*** Opening of DATASET ENTRIES ***
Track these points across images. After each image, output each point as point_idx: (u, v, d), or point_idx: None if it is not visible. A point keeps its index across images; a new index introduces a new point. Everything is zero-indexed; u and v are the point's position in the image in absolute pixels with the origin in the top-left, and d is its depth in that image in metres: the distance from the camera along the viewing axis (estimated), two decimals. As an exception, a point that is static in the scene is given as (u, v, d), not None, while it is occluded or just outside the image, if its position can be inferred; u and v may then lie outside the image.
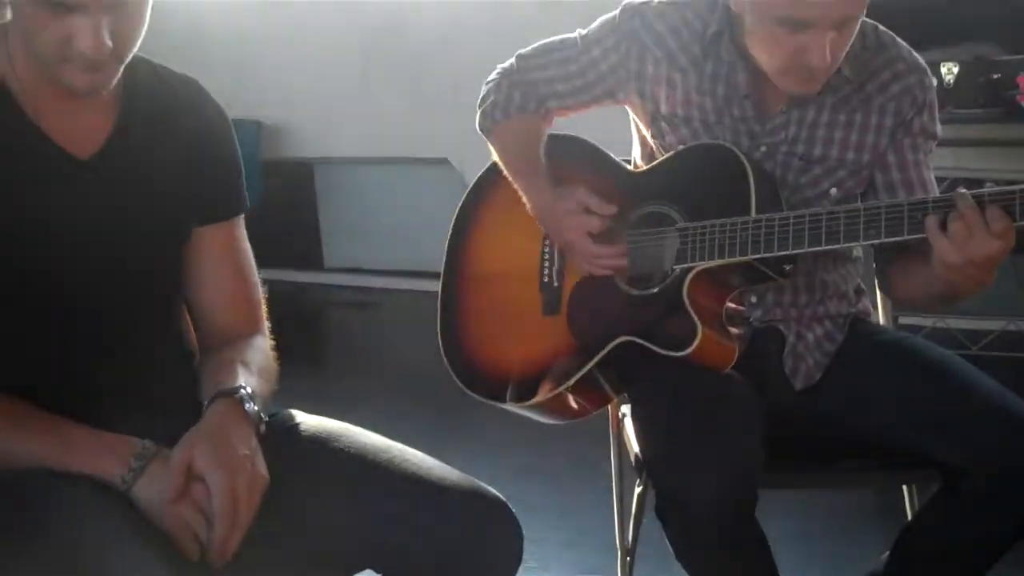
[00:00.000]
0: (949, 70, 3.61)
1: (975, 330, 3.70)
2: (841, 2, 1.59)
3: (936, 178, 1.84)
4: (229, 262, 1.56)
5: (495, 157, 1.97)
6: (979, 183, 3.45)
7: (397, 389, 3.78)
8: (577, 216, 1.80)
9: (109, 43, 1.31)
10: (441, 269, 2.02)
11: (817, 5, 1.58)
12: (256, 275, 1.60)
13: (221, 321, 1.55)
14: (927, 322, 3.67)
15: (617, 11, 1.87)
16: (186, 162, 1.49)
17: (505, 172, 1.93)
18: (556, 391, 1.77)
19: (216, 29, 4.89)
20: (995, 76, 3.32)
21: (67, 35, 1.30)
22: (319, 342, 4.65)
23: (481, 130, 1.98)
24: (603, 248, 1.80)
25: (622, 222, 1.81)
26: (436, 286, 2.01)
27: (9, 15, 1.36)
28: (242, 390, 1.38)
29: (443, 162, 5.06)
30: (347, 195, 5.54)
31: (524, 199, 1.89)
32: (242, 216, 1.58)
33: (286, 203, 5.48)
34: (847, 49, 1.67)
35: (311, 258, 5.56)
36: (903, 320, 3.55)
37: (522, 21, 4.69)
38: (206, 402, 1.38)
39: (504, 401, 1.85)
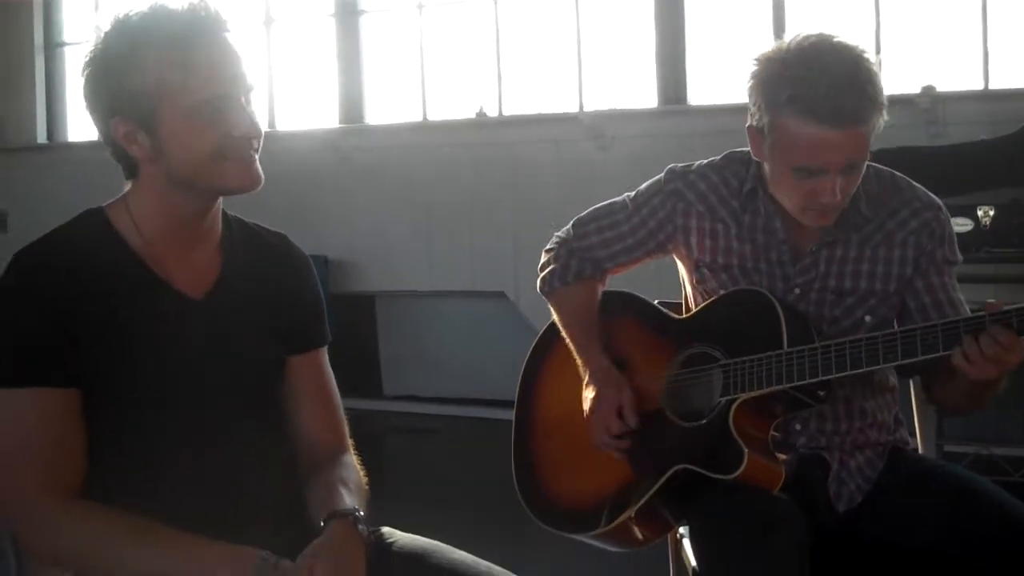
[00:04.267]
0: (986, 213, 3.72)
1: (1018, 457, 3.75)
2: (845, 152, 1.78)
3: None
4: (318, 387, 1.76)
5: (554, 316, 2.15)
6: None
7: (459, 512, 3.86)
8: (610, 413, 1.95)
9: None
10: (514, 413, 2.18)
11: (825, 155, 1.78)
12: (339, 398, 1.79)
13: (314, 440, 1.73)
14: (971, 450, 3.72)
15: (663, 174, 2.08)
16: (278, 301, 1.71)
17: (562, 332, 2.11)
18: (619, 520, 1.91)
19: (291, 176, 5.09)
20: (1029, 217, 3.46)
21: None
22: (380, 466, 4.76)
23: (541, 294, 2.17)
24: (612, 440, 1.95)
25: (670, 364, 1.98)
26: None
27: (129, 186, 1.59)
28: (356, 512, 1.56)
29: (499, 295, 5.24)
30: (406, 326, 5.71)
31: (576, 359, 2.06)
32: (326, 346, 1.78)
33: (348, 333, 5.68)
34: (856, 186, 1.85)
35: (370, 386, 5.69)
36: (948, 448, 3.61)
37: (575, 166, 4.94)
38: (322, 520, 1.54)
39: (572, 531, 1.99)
*** Close of DATASET ENTRIES ***
*** Opening of DATASET ENTRIES ***
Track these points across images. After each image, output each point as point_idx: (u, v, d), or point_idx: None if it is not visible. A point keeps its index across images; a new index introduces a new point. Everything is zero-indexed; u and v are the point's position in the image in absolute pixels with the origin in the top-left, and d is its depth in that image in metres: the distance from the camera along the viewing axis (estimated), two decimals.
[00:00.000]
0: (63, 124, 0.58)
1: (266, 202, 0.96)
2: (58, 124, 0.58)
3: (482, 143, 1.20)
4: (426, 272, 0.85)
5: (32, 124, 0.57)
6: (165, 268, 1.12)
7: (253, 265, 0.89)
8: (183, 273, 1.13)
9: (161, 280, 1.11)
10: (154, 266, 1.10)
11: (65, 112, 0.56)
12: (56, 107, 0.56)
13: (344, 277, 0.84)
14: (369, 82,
*** Close of DATASET ENTRIES ***
▸ **REQUIRED WORK**: Going down the listing above, begin printing at the line with "4: (229, 262, 1.56)" and finish with the line with "39: (504, 401, 1.85)", exactly as they appear.

▸ **YOUR RESPONSE**:
4: (229, 262, 1.56)
5: (495, 157, 1.97)
6: (979, 183, 3.45)
7: (397, 389, 3.78)
8: (577, 216, 1.80)
9: (109, 43, 1.31)
10: (441, 269, 2.02)
11: (817, 5, 1.58)
12: (256, 275, 1.60)
13: (221, 321, 1.55)
14: (927, 322, 3.67)
15: (617, 11, 1.87)
16: (186, 162, 1.49)
17: (505, 172, 1.93)
18: (556, 391, 1.77)
19: (216, 29, 4.89)
20: (995, 76, 3.32)
21: (67, 35, 1.30)
22: (319, 342, 4.65)
23: (481, 130, 1.98)
24: (603, 248, 1.80)
25: (622, 222, 1.81)
26: (436, 286, 2.01)
27: (9, 15, 1.36)
28: (242, 390, 1.38)
29: (443, 162, 5.06)
30: (347, 195, 5.54)
31: (524, 199, 1.89)
32: (242, 216, 1.58)
33: (286, 203, 5.48)
34: (847, 49, 1.67)
35: (311, 258, 5.56)
36: (903, 320, 3.55)
37: (522, 21, 4.69)
38: (206, 402, 1.38)
39: (504, 401, 1.85)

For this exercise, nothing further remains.